> [Problem to solve]: Among the lines below, take the one holding "демонструє, що гнучкість і свобода, які надає", the one holding "залучення кваліфікованих кадрів.", and all lines between them. Set them down exactly.

> [Task material]:

++++++++

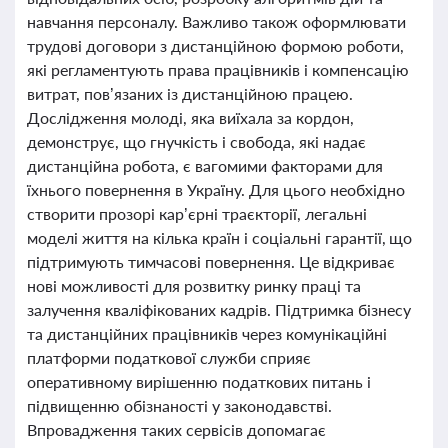
навчання персоналу. Важливо також оформлювати
трудові договори з дистанційною формою роботи,
які регламентують права працівників і компенсацію
витрат, пов’язаних із дистанційною працею.
Дослідження молоді, яка виїхала за кордон,
демонструє, що гнучкість і свобода, які надає
дистанційна робота, є вагомими факторами для
їхнього повернення в Україну. Для цього необхідно
створити прозорі кар’єрні траєкторії, легальні
моделі життя на кілька країн і соціальні гарантії, що
підтримують тимчасові повернення. Це відкриває
нові можливості для розвитку ринку праці та
залучення кваліфікованих кадрів. Підтримка бізнесу
та дистанційних працівників через комунікаційні
платформи податкової служби сприяє
оперативному вирішенню податкових питань і
підвищенню обізнаності у законодавстві.
Впровадження таких сервісів допомагає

++++++++

> [Solved problem]:
демонструє, що гнучкість і свобода, які надає
дистанційна робота, є вагомими факторами для
їхнього повернення в Україну. Для цього необхідно
створити прозорі кар’єрні траєкторії, легальні
моделі життя на кілька країн і соціальні гарантії, що
підтримують тимчасові повернення. Це відкриває
нові можливості для розвитку ринку праці та
залучення кваліфікованих кадрів. Підтримка бізнесу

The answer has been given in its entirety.